Шрифт:
Как только Арнау заканчивал, Юсеф требовал, чтобы он переходил к какому-нибудь другому событию.
Арнау рассказывал ему и правдивые, и вымышленные истории. «Мы штурмовали всего лишь два замка, — собрался было признаться он, — все остальные дни, проведенные на войне, я вместе с товарищами занимался грабежами и уничтожением урожая… кроме фиговых деревьев». Но почему-то промолчал.
— Тебе нравятся фиги, Юсеф? — спросил он его однажды, вспоминая искривленные стволы, которые высились посреди всеобщего разрушения.
— Ну хватит, Юсеф, — сказал ему отец, заглянувший к ним в сад и услышавший, как настойчиво малыш просил, чтобы Арнау рассказал ему еще об одном сражении. — Иди спать. — Юсеф послушно попрощался с отцом и Арнау. — Почему ты спросил у ребенка, нравятся ли ему фиги?
— Это длинная история.
Не говоря ни слова, Хасдай сел напротив него. «Расскажи мне ее», — попросил он Арнау взглядом.

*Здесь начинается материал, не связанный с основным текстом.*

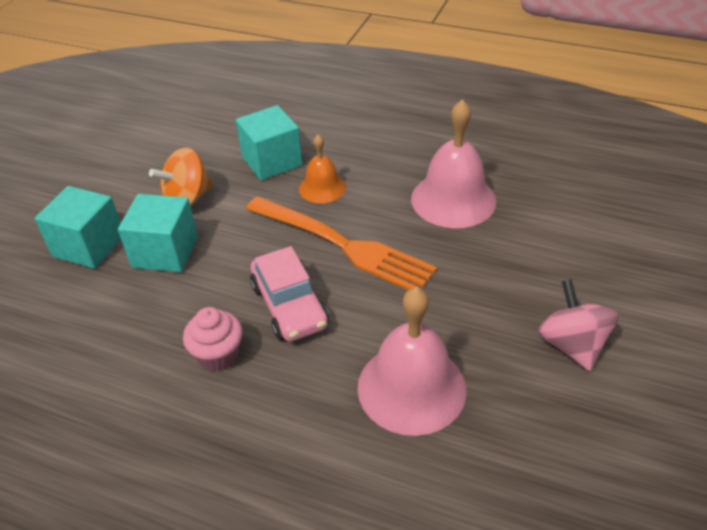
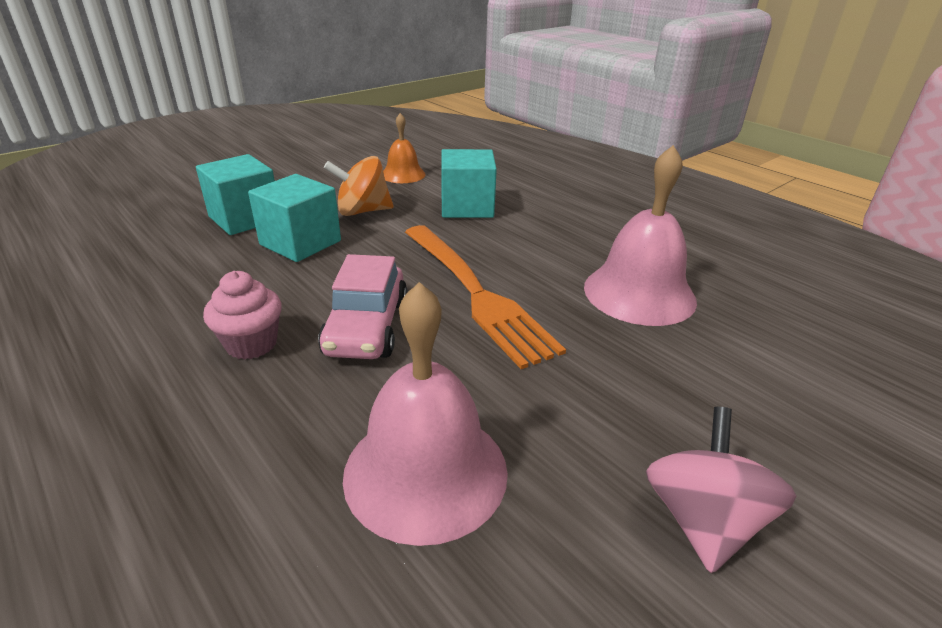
camera: 25 degrees right, 10 degrees down
(322, 188) = (497, 240): orange bell -> orange bell (403, 174)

— Мы уничтожали все… — признался ему Арнау, кратко поведав о трагических событиях, — кроме фиговых деревьев. Нелепость, правда? Мы опустошали поля, и посреди сожженной нивы стояло одинокое фиговое дерево, которое смотрело на нас, как бы спрашивая, зачем мы это делаем?
Арнау погрузился в свои воспоминания, и Хасдай не решился перебивать его.
— Это была бессмысленная война, — добавил в конце бастайш.
— На следующий год, — задумчиво произнес Хасдай, — король взял Руссильон. Хайме Мальоркский стал перед ним на коленях с непокрытой головой и сдал свои войска. Возможно, первая война, в которой ты участвовал, послужила для…
— Для того чтобы убивать голодом крестьян и их детей, — перебил его Арнау. — Может быть, это делалось с целью, чтобы войска Хайме не смогли обеспечить себя съестными припасами, но почему должны были умирать простые люди? Поверь мне, мы всего лишь игрушки в руках знати. Все эти господа решают свои дела, не принимая во внимание, сколько смертей и нищеты они могут принести остальным.
Хасдай вздохнул.
— Если бы ты знал, Арнау… Мы ведь — собственность короля, мы его.
— Я пошел на войну сражаться, а закончил тем, что сжигал поля простых людей.
Оба мужчины задумались на некоторое время.
— Ладно! — воскликнул Арнау, прерывая молчание. — Теперь ты знаешь, при чем тут фиговые деревья.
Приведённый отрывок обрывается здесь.